Старый обратно в комнату вернулся, покашлял как-то странно на пороге, только потом свет зажег. Я сперва думала, что это он простудился. Как-то очень медленно догадалась, что к чему. Оказывается, мы с Гунечкой у самой коробки почти стыкнулись: я на коленях, он на корточках, лоб в лоб практически — стеклянные бусы в четыре руки собирать куда сподручнее. А что из освещения один торшер — так ведь это уютнее. А Савва Севастьянович вот неловкое подумал.

Хорошо еще, что он собой владеть умеет, сразу про Таньку-Грозу все объяснил. Оказывается, там у какого-то пенсионера не то инфаркт, не то инсульт приключился, но, поскольку дедок перед этим граммов эдак триста принял, Танька его никак не могла санитарам скорой помощи вручить. Потому и не отзванивала, что с диспетчером по телефону ругалась, объясняла, что не в ментовку надо пациента. Ну объяснила, естественно. Только у нас Старый за это время сам чуть пациентом скорой не заделался.

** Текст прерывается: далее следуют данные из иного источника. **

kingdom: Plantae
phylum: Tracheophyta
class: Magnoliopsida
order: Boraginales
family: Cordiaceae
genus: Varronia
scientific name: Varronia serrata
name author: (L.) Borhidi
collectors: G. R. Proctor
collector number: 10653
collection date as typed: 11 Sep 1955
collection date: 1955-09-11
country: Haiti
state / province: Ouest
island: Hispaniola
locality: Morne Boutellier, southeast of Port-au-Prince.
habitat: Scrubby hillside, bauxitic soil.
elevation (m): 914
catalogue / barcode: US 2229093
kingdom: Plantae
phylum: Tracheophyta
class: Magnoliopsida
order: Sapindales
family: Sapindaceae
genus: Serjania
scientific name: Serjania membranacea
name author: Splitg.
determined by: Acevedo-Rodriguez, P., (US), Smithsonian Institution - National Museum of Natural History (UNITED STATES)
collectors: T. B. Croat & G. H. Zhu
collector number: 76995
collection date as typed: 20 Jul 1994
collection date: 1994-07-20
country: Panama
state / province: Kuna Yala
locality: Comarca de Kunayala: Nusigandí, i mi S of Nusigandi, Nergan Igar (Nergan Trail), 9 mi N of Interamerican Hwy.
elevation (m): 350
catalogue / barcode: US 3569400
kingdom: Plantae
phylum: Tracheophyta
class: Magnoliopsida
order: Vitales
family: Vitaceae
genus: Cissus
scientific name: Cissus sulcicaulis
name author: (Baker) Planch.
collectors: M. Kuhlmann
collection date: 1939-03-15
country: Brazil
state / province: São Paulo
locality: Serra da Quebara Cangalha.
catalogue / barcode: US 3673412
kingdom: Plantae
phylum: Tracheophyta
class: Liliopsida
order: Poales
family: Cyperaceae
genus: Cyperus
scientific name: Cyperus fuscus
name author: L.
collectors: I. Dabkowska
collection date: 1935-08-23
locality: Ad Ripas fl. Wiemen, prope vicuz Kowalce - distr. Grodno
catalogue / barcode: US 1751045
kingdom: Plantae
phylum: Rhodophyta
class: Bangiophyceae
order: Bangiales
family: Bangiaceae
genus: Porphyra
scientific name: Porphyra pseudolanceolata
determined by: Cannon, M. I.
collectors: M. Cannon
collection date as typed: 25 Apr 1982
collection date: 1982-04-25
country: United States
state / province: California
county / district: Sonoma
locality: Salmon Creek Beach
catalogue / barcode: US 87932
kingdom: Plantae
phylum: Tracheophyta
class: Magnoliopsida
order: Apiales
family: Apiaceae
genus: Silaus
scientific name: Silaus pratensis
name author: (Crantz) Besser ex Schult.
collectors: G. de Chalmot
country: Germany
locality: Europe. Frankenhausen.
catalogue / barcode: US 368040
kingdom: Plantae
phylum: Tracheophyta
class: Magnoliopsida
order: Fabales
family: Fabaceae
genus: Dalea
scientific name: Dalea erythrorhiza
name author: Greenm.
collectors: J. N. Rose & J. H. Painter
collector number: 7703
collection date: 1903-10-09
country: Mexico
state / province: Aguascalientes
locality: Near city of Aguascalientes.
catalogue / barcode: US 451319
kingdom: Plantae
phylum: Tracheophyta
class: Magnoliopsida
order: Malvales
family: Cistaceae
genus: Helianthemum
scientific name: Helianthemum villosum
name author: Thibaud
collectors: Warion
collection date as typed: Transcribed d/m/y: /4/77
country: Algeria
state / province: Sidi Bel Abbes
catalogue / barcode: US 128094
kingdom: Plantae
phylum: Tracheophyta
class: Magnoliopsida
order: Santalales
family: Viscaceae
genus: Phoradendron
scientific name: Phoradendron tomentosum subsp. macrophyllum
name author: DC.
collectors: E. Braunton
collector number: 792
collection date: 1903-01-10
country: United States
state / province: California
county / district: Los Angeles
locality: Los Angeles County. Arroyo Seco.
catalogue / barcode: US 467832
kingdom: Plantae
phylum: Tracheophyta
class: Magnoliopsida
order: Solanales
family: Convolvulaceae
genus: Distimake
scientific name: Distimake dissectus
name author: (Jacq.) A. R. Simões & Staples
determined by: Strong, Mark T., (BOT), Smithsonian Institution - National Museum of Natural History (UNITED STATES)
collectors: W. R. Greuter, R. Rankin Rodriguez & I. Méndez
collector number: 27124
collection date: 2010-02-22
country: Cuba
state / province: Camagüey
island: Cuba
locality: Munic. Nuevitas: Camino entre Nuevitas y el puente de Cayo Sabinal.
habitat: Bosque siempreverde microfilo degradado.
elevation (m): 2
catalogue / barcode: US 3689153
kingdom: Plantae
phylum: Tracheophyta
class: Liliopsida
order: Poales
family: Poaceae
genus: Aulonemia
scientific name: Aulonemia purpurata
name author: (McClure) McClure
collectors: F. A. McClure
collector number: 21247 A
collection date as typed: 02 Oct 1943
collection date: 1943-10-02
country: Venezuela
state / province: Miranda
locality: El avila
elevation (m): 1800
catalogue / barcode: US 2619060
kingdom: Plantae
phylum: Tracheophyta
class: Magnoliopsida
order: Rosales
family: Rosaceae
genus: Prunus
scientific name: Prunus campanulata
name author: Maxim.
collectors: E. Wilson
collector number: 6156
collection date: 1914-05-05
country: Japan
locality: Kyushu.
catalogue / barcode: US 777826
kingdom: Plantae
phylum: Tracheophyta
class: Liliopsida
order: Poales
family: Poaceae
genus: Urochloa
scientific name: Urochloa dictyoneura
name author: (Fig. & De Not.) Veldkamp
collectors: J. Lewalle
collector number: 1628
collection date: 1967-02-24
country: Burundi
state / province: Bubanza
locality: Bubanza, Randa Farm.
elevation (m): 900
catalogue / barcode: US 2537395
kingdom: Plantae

И это в шестому часу вечера Савва Севастьянович так беспокоится. А что к полуночи будет?

Скорее всего, ничего страшного, кстати. Это сейчас Старый почти один (по крайней мере, в коридоре). А как наши все появятся и вместо ожидания действие начнется, Савву Севастьяновича словно подменят. Сразу четким будет, как будто отглаженным. Вроде листового железа.

Если бы я так рано не приехала, я бы этого всего не увидела. Но… Дома одной ждать куда тяжелее было. На Клаксона смотреть — и то сложно. Я же с ним как прощалась практически. Ну вот как я себя на этой панике поймала, так сразу засобиралась. Даже глинтвейн охладила по-быстрому, чтобы крылатик себе мордочку не обжег. Отодвинула крышку с кастрюли, ладонь над паром подержала, успокаивая варево, и за дверь как можно быстрее выкатилась. Квартира-то прибранная, случись что — перед незнакомыми визитерами стыдно не будет. Свои ключи я Павлику оставлю, еще одна запасная связка у Жеки, третья, как полагается, в Конторе. Еще четвертая была… у Семена. Но что об этом говорить?